■ **Short problem**: Rename "Fixed assets" to "Non-current assets" in the entries below, starting at the line that has "table_cell [793, 1186, 929, 1220]" and stopping after the line that has "table_cell [667, 1143, 793, 1184]". Give back only those lines, with nothing else changed.

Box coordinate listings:
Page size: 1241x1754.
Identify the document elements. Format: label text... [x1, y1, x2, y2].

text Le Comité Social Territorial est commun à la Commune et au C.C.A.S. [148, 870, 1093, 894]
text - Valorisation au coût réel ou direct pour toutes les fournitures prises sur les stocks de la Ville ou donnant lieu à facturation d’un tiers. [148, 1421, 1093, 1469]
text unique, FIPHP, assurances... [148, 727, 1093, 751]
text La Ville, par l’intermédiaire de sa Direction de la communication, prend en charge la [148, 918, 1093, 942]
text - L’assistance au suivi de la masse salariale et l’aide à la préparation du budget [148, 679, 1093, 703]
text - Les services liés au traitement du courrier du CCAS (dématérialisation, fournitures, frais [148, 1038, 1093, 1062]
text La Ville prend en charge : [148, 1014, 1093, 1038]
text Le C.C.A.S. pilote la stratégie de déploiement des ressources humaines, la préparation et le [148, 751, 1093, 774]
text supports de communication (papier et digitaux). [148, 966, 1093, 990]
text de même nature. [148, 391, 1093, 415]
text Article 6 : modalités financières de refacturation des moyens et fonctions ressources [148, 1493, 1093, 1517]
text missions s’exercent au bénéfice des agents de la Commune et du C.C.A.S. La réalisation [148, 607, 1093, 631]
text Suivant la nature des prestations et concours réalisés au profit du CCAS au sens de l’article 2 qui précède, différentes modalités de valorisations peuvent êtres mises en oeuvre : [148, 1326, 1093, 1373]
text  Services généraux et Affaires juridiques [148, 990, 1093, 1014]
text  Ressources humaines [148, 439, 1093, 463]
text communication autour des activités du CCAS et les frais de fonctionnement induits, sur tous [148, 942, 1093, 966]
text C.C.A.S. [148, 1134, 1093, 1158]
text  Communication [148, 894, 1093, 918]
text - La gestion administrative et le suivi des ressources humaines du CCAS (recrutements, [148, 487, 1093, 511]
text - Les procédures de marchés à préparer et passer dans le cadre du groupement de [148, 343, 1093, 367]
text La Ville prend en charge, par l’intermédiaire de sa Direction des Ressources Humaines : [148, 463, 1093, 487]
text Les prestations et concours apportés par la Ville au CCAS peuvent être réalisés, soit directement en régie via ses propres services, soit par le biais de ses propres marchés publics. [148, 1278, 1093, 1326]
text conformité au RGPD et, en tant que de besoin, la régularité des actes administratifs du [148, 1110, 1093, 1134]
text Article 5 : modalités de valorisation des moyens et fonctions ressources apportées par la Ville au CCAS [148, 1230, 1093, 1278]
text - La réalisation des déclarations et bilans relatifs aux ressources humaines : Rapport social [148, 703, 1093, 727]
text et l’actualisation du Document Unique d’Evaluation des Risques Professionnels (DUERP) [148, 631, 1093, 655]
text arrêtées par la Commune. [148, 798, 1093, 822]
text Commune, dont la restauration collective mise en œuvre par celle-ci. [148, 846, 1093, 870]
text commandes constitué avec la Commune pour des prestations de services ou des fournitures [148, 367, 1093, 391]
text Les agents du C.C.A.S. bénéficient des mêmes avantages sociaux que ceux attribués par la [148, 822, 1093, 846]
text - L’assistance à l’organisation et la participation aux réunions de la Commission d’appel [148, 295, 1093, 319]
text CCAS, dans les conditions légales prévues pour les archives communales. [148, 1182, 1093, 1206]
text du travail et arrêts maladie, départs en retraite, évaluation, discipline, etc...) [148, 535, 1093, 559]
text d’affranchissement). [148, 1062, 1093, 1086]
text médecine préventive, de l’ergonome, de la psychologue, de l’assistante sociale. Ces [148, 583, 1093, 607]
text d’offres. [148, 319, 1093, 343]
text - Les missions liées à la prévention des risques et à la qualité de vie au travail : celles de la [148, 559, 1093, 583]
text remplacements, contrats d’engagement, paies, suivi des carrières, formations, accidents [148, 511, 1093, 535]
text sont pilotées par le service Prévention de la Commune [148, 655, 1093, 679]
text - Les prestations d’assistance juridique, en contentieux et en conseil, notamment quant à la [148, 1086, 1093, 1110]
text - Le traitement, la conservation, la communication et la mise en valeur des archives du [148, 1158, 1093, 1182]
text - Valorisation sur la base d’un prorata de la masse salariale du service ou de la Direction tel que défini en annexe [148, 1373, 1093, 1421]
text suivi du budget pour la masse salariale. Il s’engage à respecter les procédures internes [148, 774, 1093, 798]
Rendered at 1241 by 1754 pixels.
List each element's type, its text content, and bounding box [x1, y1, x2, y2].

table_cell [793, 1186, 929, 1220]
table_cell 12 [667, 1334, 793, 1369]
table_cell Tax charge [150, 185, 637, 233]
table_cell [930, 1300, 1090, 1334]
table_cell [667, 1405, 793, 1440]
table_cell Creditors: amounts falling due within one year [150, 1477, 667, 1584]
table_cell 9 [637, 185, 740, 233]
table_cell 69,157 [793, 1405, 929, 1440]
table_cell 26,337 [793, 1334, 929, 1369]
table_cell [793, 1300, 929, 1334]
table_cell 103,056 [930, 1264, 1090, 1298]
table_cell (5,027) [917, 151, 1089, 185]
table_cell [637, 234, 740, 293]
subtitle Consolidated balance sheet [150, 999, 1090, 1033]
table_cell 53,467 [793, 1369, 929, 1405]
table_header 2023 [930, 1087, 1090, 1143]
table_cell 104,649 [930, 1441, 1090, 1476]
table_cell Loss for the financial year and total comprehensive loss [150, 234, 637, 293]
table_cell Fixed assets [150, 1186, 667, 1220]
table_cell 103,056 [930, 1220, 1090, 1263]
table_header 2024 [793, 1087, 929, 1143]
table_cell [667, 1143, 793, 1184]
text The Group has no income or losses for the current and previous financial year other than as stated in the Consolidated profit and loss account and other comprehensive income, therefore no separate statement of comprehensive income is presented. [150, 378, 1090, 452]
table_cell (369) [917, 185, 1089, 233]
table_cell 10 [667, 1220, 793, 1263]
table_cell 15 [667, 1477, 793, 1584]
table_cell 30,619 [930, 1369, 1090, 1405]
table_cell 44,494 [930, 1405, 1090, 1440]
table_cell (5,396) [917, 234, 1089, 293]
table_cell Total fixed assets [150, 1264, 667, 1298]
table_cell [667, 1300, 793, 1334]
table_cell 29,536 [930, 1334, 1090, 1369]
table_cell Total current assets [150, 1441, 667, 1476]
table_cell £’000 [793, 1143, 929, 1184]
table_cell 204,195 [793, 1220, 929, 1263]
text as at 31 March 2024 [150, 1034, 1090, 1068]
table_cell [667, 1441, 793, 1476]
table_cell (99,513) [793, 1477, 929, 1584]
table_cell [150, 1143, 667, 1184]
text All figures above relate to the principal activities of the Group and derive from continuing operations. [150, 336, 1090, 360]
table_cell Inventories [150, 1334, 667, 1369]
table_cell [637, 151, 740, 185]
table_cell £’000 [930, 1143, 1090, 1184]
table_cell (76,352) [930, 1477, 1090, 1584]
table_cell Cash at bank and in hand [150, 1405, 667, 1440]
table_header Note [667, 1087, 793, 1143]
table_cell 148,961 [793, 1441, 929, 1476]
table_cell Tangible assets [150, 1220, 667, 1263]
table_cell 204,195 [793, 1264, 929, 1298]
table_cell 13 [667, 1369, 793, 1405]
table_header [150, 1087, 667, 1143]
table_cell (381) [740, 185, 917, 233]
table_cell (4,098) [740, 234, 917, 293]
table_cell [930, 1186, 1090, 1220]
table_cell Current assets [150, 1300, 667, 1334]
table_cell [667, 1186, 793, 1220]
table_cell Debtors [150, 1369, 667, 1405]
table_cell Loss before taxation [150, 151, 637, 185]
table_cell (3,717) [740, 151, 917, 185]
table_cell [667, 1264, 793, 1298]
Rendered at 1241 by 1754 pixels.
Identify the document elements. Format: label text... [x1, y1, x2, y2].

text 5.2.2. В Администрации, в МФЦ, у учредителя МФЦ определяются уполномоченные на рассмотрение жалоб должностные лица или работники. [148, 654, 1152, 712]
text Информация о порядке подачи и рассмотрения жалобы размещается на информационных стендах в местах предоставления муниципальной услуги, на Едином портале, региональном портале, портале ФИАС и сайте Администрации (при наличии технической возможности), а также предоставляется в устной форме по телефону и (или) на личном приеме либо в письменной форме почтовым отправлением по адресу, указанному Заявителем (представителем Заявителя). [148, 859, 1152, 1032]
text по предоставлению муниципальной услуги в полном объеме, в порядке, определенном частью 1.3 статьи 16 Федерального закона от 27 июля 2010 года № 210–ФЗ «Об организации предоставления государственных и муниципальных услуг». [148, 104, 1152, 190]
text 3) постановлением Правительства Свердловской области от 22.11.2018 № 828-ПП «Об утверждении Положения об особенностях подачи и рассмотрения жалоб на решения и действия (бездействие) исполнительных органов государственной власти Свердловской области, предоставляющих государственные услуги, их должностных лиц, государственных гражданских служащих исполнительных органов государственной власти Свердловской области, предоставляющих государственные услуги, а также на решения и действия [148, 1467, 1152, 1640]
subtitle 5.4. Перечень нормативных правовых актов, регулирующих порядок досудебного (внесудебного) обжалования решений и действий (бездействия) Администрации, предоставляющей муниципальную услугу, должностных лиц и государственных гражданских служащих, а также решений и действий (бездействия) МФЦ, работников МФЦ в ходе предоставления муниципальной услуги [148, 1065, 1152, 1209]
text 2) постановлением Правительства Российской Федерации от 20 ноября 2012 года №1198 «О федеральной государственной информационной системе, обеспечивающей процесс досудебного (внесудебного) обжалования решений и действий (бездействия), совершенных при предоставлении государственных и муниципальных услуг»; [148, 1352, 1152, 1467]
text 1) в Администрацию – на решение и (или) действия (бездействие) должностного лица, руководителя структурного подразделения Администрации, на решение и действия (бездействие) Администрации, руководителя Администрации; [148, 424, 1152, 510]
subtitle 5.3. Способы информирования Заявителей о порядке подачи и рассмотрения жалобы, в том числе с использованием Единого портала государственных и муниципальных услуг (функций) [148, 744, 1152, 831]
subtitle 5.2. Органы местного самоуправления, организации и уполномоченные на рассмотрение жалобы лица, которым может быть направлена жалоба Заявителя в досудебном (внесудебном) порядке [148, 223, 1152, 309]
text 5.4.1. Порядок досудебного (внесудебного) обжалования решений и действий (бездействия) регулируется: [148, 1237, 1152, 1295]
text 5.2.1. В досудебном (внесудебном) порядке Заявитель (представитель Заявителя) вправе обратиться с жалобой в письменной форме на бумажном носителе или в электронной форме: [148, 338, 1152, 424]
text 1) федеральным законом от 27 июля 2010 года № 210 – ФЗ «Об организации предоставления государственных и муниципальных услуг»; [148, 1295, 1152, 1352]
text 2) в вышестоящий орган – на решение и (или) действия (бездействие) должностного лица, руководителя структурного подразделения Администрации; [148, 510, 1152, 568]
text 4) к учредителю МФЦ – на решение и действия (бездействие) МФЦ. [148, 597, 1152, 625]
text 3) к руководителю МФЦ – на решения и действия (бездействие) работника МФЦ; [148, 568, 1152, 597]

■ **Solved exercise**:
table_cell [793, 1186, 929, 1220]
table_cell 12 [667, 1334, 793, 1369]
table_cell Tax charge [150, 185, 637, 233]
table_cell [930, 1300, 1090, 1334]
table_cell [667, 1405, 793, 1440]
table_cell Creditors: amounts falling due within one year [150, 1477, 667, 1584]
table_cell 9 [637, 185, 740, 233]
table_cell 69,157 [793, 1405, 929, 1440]
table_cell 26,337 [793, 1334, 929, 1369]
table_cell [793, 1300, 929, 1334]
table_cell 103,056 [930, 1264, 1090, 1298]
table_cell (5,027) [917, 151, 1089, 185]
table_cell [637, 234, 740, 293]
subtitle Consolidated balance sheet [150, 999, 1090, 1033]
table_cell 53,467 [793, 1369, 929, 1405]
table_header 2023 [930, 1087, 1090, 1143]
table_cell 104,649 [930, 1441, 1090, 1476]
table_cell Loss for the financial year and total comprehensive loss [150, 234, 637, 293]
table_cell Non-current assets [150, 1186, 667, 1220]
table_cell 103,056 [930, 1220, 1090, 1263]
table_header 2024 [793, 1087, 929, 1143]
table_cell [667, 1143, 793, 1184]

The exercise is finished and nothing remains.